Quand la peste faisait des ravages à Marseille
Une épidémie de peste a touché la ville de Marseille en 1720. Depuis début avril 2016, le musée de la ville expose l'ancre du Grand-Saint-Antoine. Ce trois-mâts porteur de la maladie n'aurait pourtant jamais dû entrer dans Marseille. Retour sur cette tragédie.
Elle a passé 300 ans au fond des océans, à quelques encablures de l'épave du Grand-Saint-Antoine, avant de s'ancrer définitivement, à l'air libre à l'entrée du musée d'histoire de Marseille : "C'est le seul témoignage véritable de ce bateau qui a causé la mort de près de 100.000 personnes", souligne Laurent Védrine, conservateur au musée d'histoire de la ville. Pour Michel Goury, auteur du livre "Un homme, un navire, la peste de 1720", cette ancre est le "symbole de l'épidémie de peste mais elle symbolise aussi la cupidité des hommes".

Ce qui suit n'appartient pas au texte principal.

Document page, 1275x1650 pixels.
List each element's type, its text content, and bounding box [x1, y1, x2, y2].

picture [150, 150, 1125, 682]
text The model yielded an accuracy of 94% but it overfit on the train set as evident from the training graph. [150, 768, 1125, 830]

Car c'est bien l'appât du gain qui est à l'origine de ce fléau. En 1720, après un an de traversée en Orient, le Grand-Saint-Antoine revient à Marseille. À son bord, des étoffes en soie et des balles de coton. Une cargaison très précieuse qui appartient au capitaine du navire et à des riches négociants. Il faut la livrer à tout prix, quitte à passer sous silence une information qui aurait pu changer le cours de l'Histoire : "Il y a tout de même eu huit morts à bord et le capitaine sait très bien que ce sont des matelots qui sont morts de la peste, même si un certificat a été signé par les chirurgiens disant que ces personnes sont décédées à cause d'une mauvaise alimentation", raconte Michel Goury.

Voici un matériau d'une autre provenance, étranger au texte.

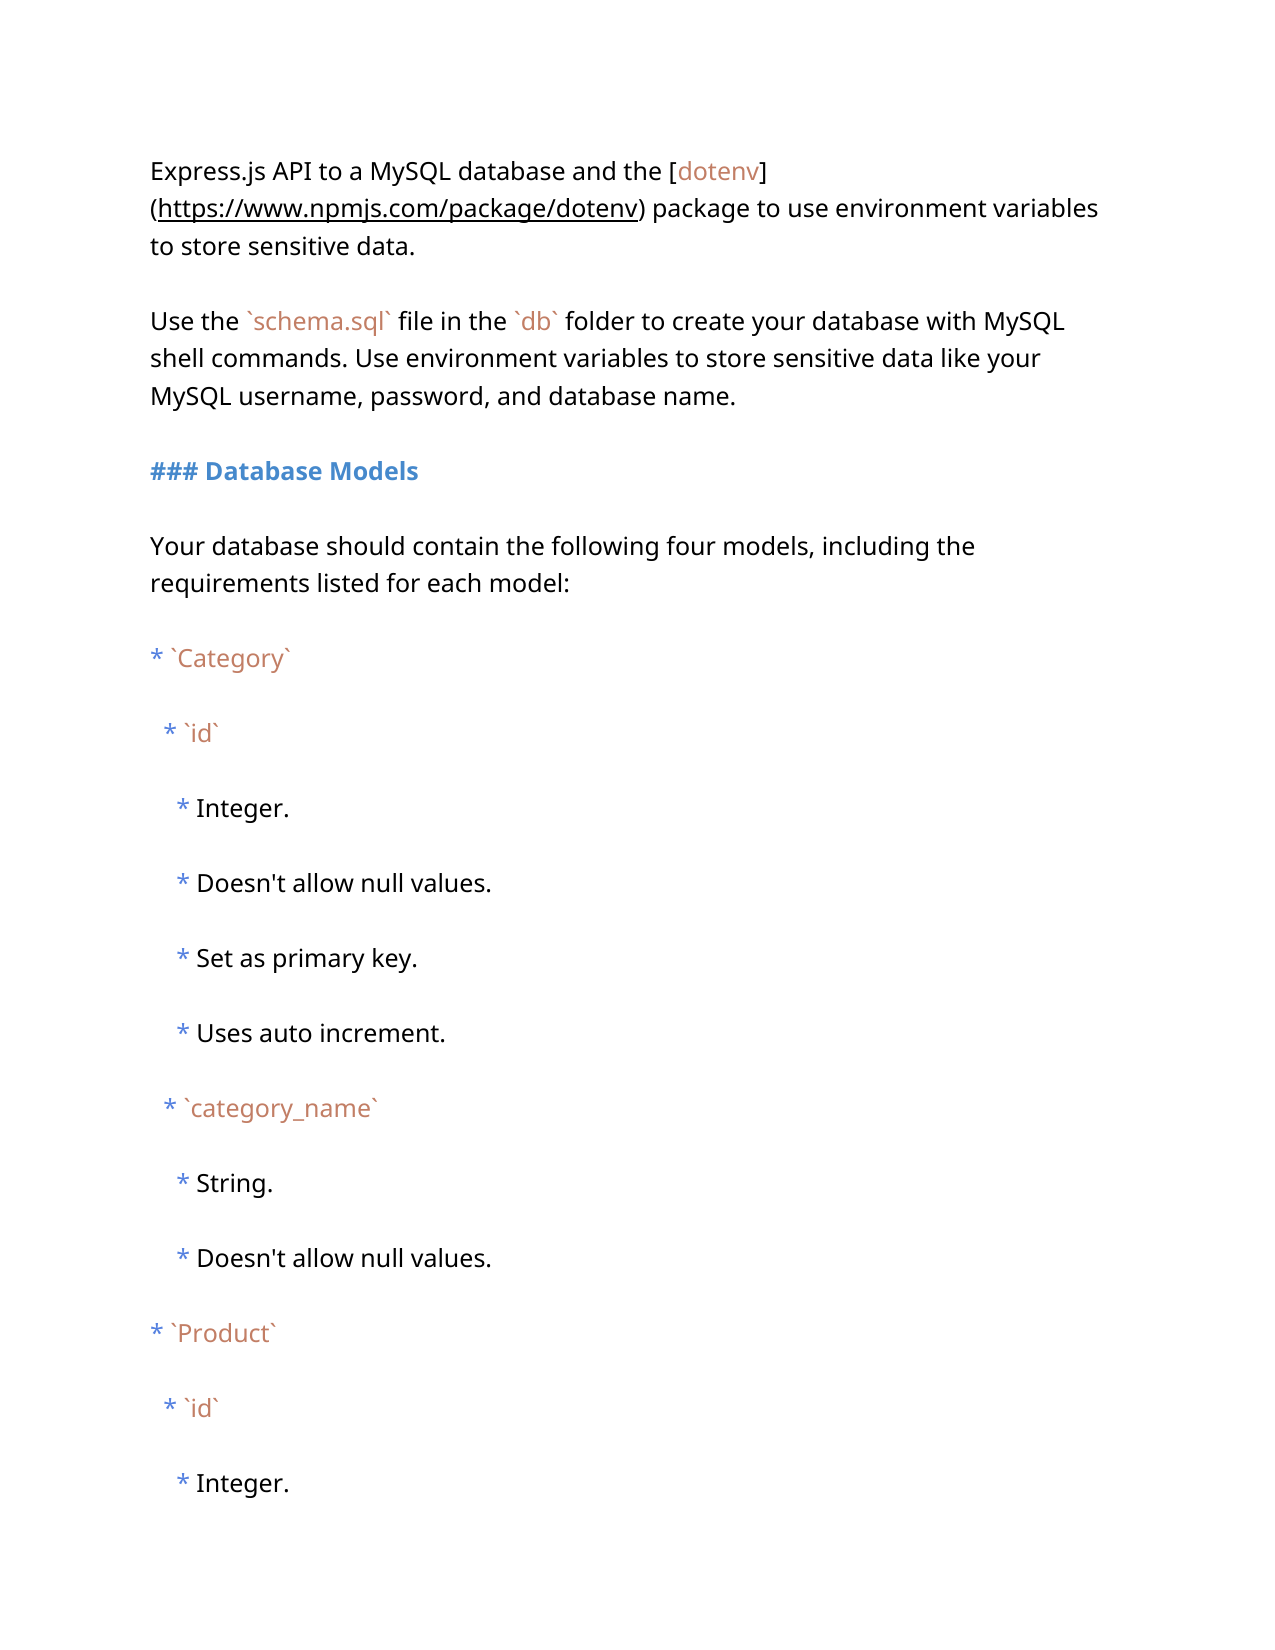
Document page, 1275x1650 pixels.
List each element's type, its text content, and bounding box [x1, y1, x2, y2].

text * Doesn't allow null values. [150, 862, 1125, 900]
text * String. [150, 1162, 1125, 1200]
text * Integer. [150, 787, 1125, 825]
text * Integer. [150, 1462, 1125, 1500]
text * Doesn't allow null values. [150, 1237, 1125, 1275]
text Use the `schema.sql` file in the `db` folder to create your database with MySQL shell commands. Use environment variables to store sensitive data like your MySQL username, password, and database name. [150, 300, 1125, 412]
text * `Category` [150, 637, 1125, 675]
text * Uses auto increment. [150, 1012, 1125, 1050]
text * `category_name` [150, 1087, 1125, 1125]
text Your database should contain the following four models, including the requirements listed for each model: [150, 525, 1125, 600]
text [150, 150, 1125, 262]
text * Set as primary key. [150, 937, 1125, 975]
text ### Database Models [150, 450, 1125, 487]
text * `id` [150, 1387, 1125, 1425]
text * `id` [150, 712, 1125, 750]
text * `Product` [150, 1312, 1125, 1350]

Grâce à la falsification des documents, les riches marchandises du trois-mâts sont débarquées aux infirmeries de Marseille et n'effectuent pas la quarantaine stricte prévue sur l'île de Jarre. Le coccobacille se répand alors dans la ville et fait ses premières victimes en juin 1720 : "Marseille est une ville très peuplée et une ville qui à un moment donné, est complètement débordée par cette maladie qui va tuer entre 30 et 50.000 personnes. Ensuite, la maladie va aussi sortir des murs de la ville de Marseille et va se propager dans toute la région, dans toute la Provence et va aller jusqu'au Gévaudan", rapporte Laurent Védrine.
Tous meurent d'une peste bubonique qui se manifeste par un gonflement des ganglions et qui entraîne un empoisonnement du sang, faute de soins. En cause, une bactérie dont le vecteur principal est la puce. Au XVIIIe siècle, les médecins l'ignorent et sont incapables d'enrayer l'épidémie. Chacun essaie alors de se prémunir de la peste comme il peut, ce que confirme Laurent Védrine : "On essayait de se protéger à travers des étoffes, à travers des longs nez dans lesquels on mettait des linges imbibés de parfum ou de vinaigre. On pensait qu'on pouvait purifier l'air et donc filtrer les miasmes de cette maladie qui était connue comme étant une maladie extrêmement contagieuse". Des recettes à base de vinaigre ou de poudre de crapauds sont même imaginées. Mais ces précautions relèvent de la superstition, elles n'ont aucune efficacité. Les pestiférés meurent par centaines et leurs corps sont entassés dans des charniers.
Fin septembre, le navire maudit, le Grand-Saint-Antoine, et ses étoffes sont enfin brûlés au large de Marseille. Mais il est bien trop tard. La peste continue de tuer et ne disparaît que deux ans plus tard, en 1722. Elle a alors décimé 100.000 Provençaux, dont près de la moitié rien que dans la cité phocéenne.